“I protest!” said Sydney, turning almost savagely upon his friends. “Go to your tables, and concern yourself with your own counters. We can settle our affair without witnesses. Grace, a glass of champagne.”

He drank three glasses in succession, and said to Mr. Pelham, with only myself and Adolph standing by the small table,

“This is a moment to remember. Fortune! be kind! I throw first. Fifteen! I am a free man. Now, Mr. Pelham.”

“Sixteen!” said Mr. Pelham, raising his box.

The word had no sooner passed his lips than his wrist was seized with a grasp of iron by Sydney, and taking up this unrehearsed cue, I pinned the cheat to his chair. He uttered a cry of rage, but he could neither rise nor release his wrist from Sydney’s hold. This incident brought all the players to their feet.

“Gentlemen,” said Sydney, calmly, “this man and I have been playing for something more than money, but it is simply a question of honour in which money is involved that I ask you to decide. Here are my dice, and here my throw. There are Mr. Pelham’s dice, and there his throw. I call upon you to constitute yourselves a committee of honour, and examine the dice we each used in the last throw.”

They removed the dice, and discovered those used by Mr. Pelham to be loaded. It would have gone hard with him if Sydney had not interfered.

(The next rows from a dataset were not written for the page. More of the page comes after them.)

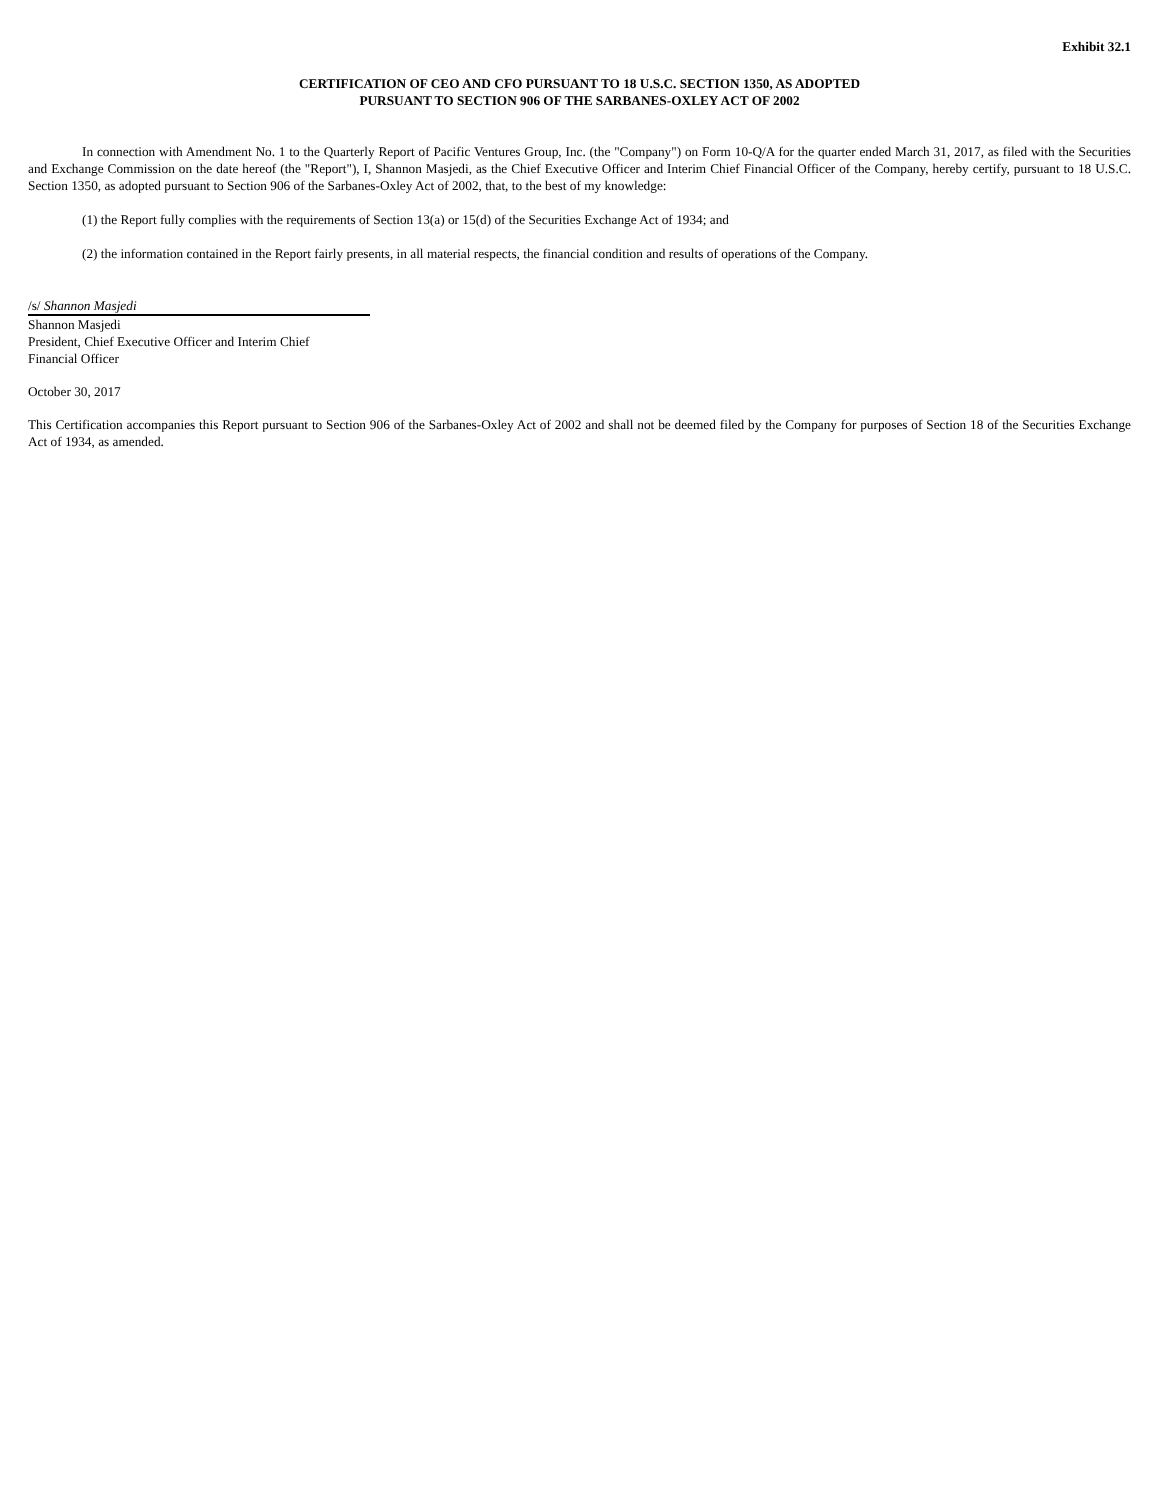Exhibit 32.1
CERTIFICATION OF CEO AND CFO PURSUANT TO 18 U.S.C. SECTION 1350, AS ADOPTED
PURSUANT TO SECTION 906 OF THE SARBANES-OXLEY ACT OF 2002
In connection with Amendment No. 1 to the Quarterly Report of Pacific Ventures Group, Inc. (the "Company") on Form 10-Q/A for the quarter ended March 31, 2017, as filed with the Securities and Exchange Commission on the date hereof (the "Report"), I, Shannon Masjedi, as the Chief Executive Officer and Interim Chief Financial Officer of the Company, hereby certify, pursuant to 18 U.S.C. Section 1350, as adopted pursuant to Section 906 of the Sarbanes-Oxley Act of 2002, that, to the best of my knowledge:
(1) the Report fully complies with the requirements of Section 13(a) or 15(d) of the Securities Exchange Act of 1934; and
(2) the information contained in the Report fairly presents, in all material respects, the financial condition and results of operations of the Company.
/s/ Shannon Masjedi
Shannon Masjedi
President, Chief Executive Officer and Interim Chief
Financial Officer
October 30, 2017
This Certification accompanies this Report pursuant to Section 906 of the Sarbanes-Oxley Act of 2002 and shall not be deemed filed by the Company for purposes of Section 18 of the Securities Exchange Act of 1934, as amended.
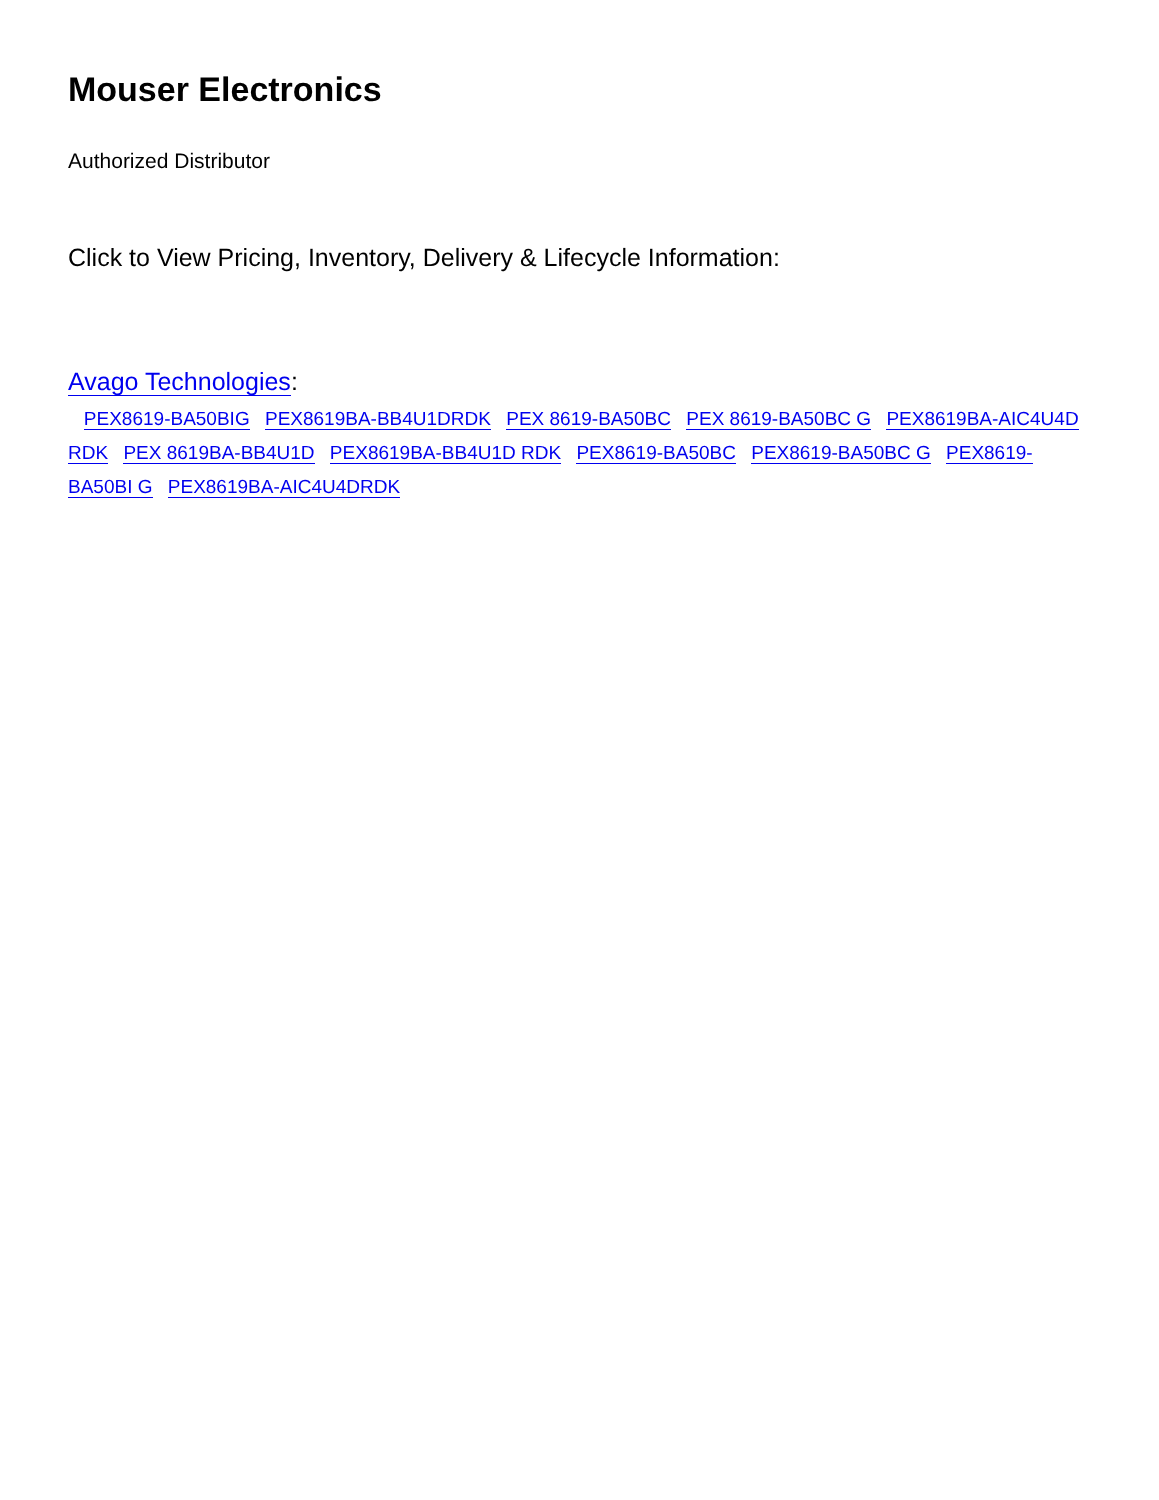Mouser Electronics
Authorized Distributor
Click to View Pricing, Inventory, Delivery & Lifecycle Information:
Avago Technologies:
PEX8619-BA50BIG PEX8619BA-BB4U1DRDK PEX 8619-BA50BC PEX 8619-BA50BC G PEX8619BA-AIC4U4D RDK PEX 8619BA-BB4U1D PEX8619BA-BB4U1D RDK PEX8619-BA50BC PEX8619-BA50BC G PEX8619-BA50BI G PEX8619BA-AIC4U4DRDK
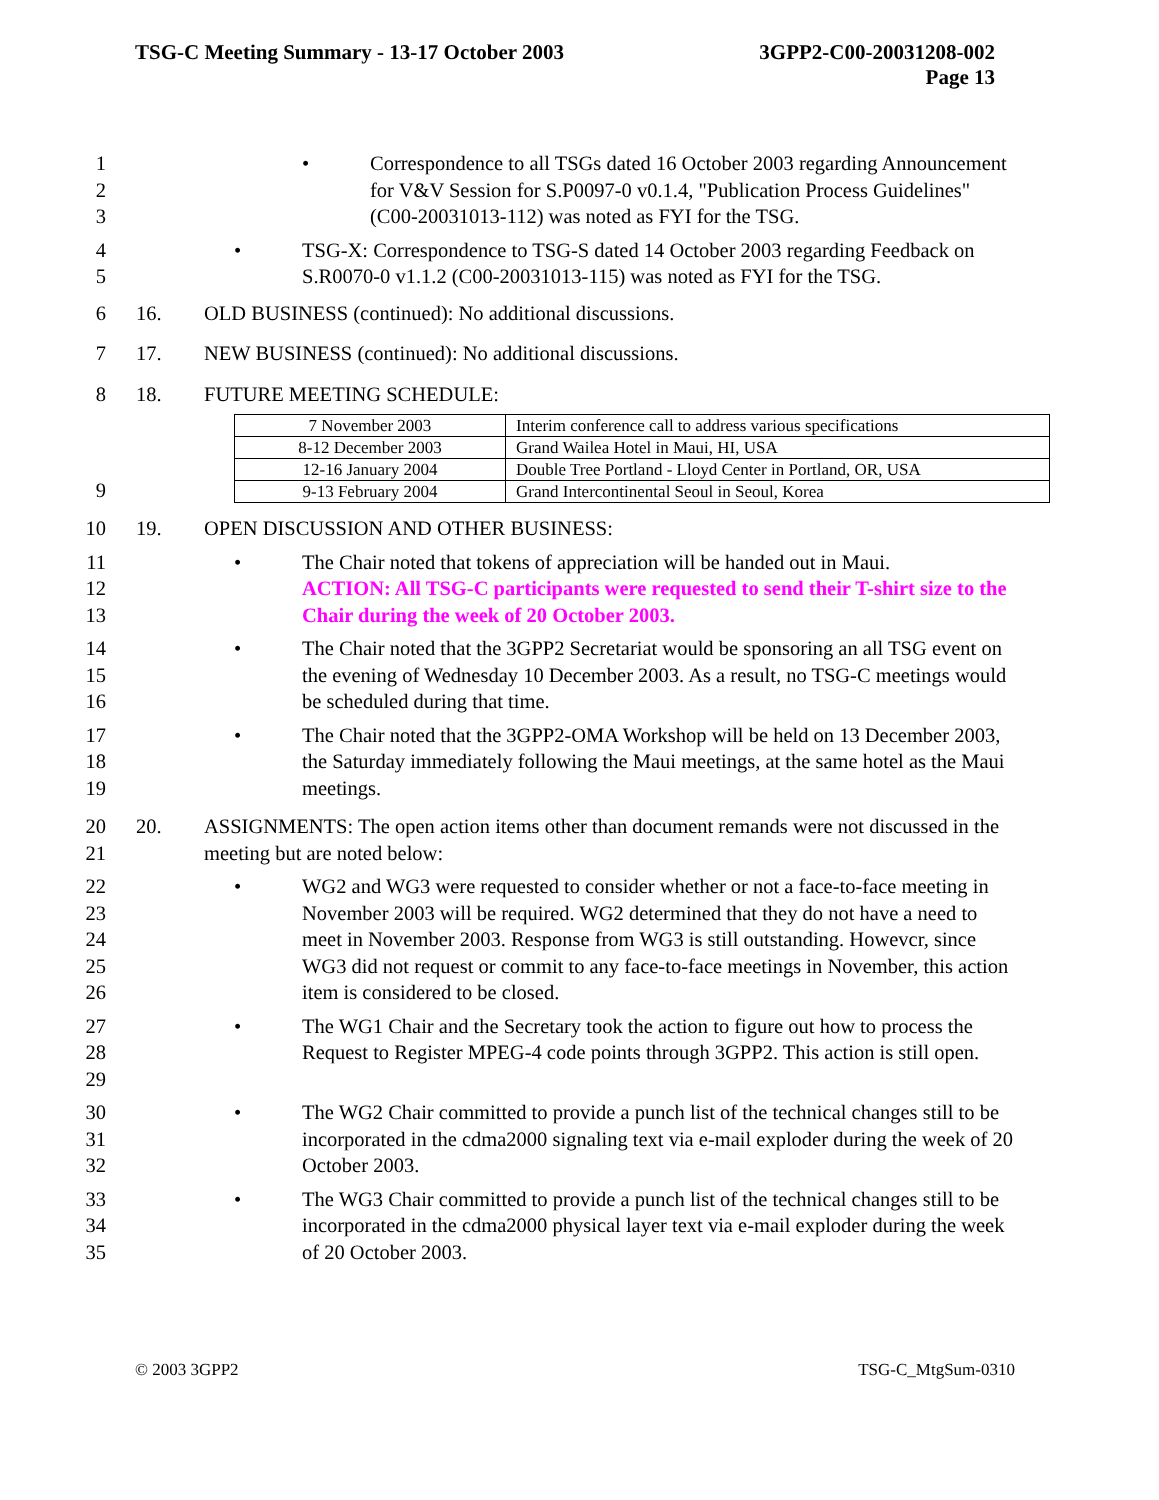TSG-C Meeting Summary - 13-17 October 2003
3GPP2-C00-20031208-002
Page 13
1
2
3
• Correspondence to all TSGs dated 16 October 2003 regarding Announcement for V&V Session for S.P0097-0 v0.1.4, "Publication Process Guidelines" (C00-20031013-112) was noted as FYI for the TSG.
4
5
• TSG-X: Correspondence to TSG-S dated 14 October 2003 regarding Feedback on S.R0070-0 v1.1.2 (C00-20031013-115) was noted as FYI for the TSG.
6 16. OLD BUSINESS (continued): No additional discussions.
7 17. NEW BUSINESS (continued): No additional discussions.
8 18. FUTURE MEETING SCHEDULE:
9
| 7 November 2003 | Interim conference call to address various specifications |
| 8-12 December 2003 | Grand Wailea Hotel in Maui, HI, USA |
| 12-16 January 2004 | Double Tree Portland - Lloyd Center in Portland, OR, USA |
| 9-13 February 2004 | Grand Intercontinental Seoul in Seoul, Korea |
10 19. OPEN DISCUSSION AND OTHER BUSINESS:
11
12
13
• The Chair noted that tokens of appreciation will be handed out in Maui.
ACTION: All TSG-C participants were requested to send their T-shirt size to the Chair during the week of 20 October 2003.
14
15
16
• The Chair noted that the 3GPP2 Secretariat would be sponsoring an all TSG event on the evening of Wednesday 10 December 2003. As a result, no TSG-C meetings would be scheduled during that time.
17
18
19
• The Chair noted that the 3GPP2-OMA Workshop will be held on 13 December 2003, the Saturday immediately following the Maui meetings, at the same hotel as the Maui meetings.
20
21
20. ASSIGNMENTS: The open action items other than document remands were not discussed in the meeting but are noted below:
22
23
24
25
26
• WG2 and WG3 were requested to consider whether or not a face-to-face meeting in November 2003 will be required. WG2 determined that they do not have a need to meet in November 2003. Response from WG3 is still outstanding. Howevcr, since WG3 did not request or commit to any face-to-face meetings in November, this action item is considered to be closed.
27
28
29
• The WG1 Chair and the Secretary took the action to figure out how to process the Request to Register MPEG-4 code points through 3GPP2. This action is still open.
30
31
32
• The WG2 Chair committed to provide a punch list of the technical changes still to be incorporated in the cdma2000 signaling text via e-mail exploder during the week of 20 October 2003.
33
34
35
• The WG3 Chair committed to provide a punch list of the technical changes still to be incorporated in the cdma2000 physical layer text via e-mail exploder during the week of 20 October 2003.
© 2003 3GPP2 TSG-C_MtgSum-0310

“Hold!” he cried. “Fair play for rogue and gentleman! Release him, Fred.” I released the blackleg, and he sat helpless in his chair, and glared at us. But he saw that his fate was in our hands, and he submitted. Sydney continued: “Mr. Pelham, these dice I have thrown with are fair dice, such as are used by gentlemen. My throw is fifteen. Take them, and throw against it. On my honour, if you beat my cast, I will endeavour to pay you what I owe you, despite the fact that the I O U’s you hold of mine have been unfairly won.”

The blackleg took the box, and rattled the dice in it, gazing upon us with a ghastly smile, and then deliberately replaced the box on the table, mouth upwards.

“What guarantee have I,” he asked, “that in the event of my throwing higher than fifteen, these gentlemen friends of yours will not set upon me, and murder me?”